Постучался к Толстому в сумерках. Беседовали шёпотом, в домовой часовне, Григорий клялся, крестясь на икону:

– Истинная правда, отсохни язык, коли вру!

Мерцала одна свеча, граф от неё запалил дюжину, вглядывался в неурочного визитёра. Передвигался кряхтя, тёр поясницу.

– Мне-то не след мешаться, в мои-то годы. Подальше бы от суеты сует, в отчие Палестины.

– И я седой. Да топор и седую башку оттяпает. Спустят Евдокию… Ровно аспида с цепи… Казала мне зубы. Попадись ей!

– Неужто сожрёт? Авось Бог не выдаст.

– Господь видит, Пётр Андреич, а суд-то свой изречёт не скоро.

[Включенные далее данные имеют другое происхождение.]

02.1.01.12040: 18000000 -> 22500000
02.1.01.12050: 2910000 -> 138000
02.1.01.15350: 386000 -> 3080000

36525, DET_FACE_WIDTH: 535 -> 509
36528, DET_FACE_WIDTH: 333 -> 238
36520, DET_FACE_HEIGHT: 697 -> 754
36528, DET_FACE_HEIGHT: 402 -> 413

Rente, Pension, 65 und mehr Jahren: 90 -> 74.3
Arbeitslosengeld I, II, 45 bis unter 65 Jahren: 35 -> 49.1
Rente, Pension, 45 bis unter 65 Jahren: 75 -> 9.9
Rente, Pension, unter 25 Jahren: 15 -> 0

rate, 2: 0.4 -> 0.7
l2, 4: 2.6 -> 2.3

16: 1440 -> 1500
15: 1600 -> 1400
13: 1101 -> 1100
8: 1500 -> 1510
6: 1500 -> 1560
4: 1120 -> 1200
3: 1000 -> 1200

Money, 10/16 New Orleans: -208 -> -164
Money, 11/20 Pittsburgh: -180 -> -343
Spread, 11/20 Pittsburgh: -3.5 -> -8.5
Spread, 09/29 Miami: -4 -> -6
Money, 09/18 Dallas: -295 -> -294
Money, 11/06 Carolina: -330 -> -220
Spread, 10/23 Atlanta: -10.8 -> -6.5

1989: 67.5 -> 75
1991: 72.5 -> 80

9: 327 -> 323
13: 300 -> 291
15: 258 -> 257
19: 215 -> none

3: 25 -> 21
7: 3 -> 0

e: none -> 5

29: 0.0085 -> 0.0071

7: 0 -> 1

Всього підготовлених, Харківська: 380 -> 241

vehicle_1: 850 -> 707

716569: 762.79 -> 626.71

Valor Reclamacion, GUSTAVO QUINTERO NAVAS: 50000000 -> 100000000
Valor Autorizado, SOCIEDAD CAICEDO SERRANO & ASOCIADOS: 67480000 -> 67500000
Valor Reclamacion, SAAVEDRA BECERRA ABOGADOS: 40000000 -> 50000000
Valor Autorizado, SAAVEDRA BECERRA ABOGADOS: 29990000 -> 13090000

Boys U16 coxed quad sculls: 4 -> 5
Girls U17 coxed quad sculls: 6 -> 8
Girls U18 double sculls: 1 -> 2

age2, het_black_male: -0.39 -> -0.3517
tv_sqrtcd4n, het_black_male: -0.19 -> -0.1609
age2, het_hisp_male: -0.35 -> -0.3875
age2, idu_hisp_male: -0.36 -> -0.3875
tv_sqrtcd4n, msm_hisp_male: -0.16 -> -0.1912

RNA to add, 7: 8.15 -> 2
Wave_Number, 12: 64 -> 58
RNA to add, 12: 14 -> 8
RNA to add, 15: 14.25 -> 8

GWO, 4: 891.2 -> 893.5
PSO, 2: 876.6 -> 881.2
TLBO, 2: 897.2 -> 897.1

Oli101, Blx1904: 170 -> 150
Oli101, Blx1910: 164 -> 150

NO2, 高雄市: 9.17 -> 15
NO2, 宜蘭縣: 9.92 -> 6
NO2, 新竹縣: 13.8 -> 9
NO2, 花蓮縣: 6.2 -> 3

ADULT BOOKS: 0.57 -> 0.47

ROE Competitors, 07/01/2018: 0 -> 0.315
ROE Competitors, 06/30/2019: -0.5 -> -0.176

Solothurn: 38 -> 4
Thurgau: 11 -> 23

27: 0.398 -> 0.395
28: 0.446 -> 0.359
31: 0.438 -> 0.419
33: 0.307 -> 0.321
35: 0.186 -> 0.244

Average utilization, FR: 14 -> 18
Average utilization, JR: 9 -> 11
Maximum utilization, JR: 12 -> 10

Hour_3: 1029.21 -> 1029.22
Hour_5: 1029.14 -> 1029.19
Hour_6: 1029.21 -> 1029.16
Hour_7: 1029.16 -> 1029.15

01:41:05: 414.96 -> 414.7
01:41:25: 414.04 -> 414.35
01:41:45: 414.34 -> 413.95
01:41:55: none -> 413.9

– Ох, почём знать! Не стало царя, и порядка не стало. Ноне всяк яму роет ближнему. Ветрище-то, Григорий! Ишь, воет! Шёл бы ты… Поздно ведь.

– Светлейший всем нам роет. Спихнёт и затопчет. Так мне, что ли, челом бить царице? Хоть замолви ей, а то прогонят в шею.

– Ладно, попробую Меня не впутывай!

Застонал, скрючился – подагра ломает. Свечи полыхали тревожно, остерегали Григория. Рисковое дело, стоит ли? Снаружи свистела первая вьюга, снег словно песок – твёрдый, жалящий. Григорий с малых лет находил в непогоде прелесть. Вливает отчаянность.